El primer escalón en el descenso social, será la pérdida de la libertad de expresión, una sociedad de obsecuentes se manifiesta palmariamente por la práctica frecuente de lo que podríamos llamar “auto censura”.

Cuando el anonimato se hace dueño de los espacios públicos de opinión, entonces hemos alcanzado el segundo escalón, que no es otro que la pérdida “voluntaria” de nuestra identidad.

Si seguimos descendiendo por la imaginaria escalera de la inmoralidad, llegaremos a su mejor representación: la hipocresía, es decir, la disociación entre lo que decimos y lo que pensamos.

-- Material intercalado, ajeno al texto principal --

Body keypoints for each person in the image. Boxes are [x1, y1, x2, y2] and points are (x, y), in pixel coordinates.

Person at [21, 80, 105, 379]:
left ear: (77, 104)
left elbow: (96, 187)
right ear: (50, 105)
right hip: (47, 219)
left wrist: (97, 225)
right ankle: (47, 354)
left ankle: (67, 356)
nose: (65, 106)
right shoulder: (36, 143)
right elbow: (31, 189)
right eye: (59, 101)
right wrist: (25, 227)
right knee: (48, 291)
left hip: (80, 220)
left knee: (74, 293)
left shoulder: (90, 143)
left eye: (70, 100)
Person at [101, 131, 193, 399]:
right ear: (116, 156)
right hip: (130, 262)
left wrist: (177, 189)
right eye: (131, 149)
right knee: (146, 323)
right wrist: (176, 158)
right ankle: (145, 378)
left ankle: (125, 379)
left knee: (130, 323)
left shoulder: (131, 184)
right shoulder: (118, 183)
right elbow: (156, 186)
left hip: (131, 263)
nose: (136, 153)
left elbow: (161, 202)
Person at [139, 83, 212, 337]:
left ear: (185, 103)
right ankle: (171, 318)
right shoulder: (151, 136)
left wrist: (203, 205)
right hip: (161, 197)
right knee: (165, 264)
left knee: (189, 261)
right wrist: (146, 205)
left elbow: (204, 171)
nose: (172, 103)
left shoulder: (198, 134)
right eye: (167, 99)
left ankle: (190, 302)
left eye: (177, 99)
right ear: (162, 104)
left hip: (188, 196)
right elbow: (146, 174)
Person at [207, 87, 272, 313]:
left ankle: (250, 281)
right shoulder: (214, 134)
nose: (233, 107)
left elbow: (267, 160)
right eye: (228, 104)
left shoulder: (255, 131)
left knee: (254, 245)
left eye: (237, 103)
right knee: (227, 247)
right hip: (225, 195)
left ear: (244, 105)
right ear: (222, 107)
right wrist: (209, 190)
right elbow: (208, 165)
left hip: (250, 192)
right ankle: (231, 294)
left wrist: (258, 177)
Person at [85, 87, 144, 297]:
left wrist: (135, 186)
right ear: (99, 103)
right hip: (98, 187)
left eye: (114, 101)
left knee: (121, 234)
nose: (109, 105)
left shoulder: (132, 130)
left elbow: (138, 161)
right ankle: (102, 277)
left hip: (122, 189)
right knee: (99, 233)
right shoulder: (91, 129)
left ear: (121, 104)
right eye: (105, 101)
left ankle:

Si llegamos a esta altura, despidámonos de la escalera, porque de aquí en más, lo que viene es lisa y llanamente una caída libre, una espiral en descenso donde las resbalosas paredes ya no ofrecen asidero.

Donde sólo nos resta esperar el chasquido nauseabundo que nos confirme que llegamos al final del recorrido. Pero en ese caso, no deberemos asquearnos de nada… eso viscoso que palparemos, no será ni más, ni menos, que nosotros mismos.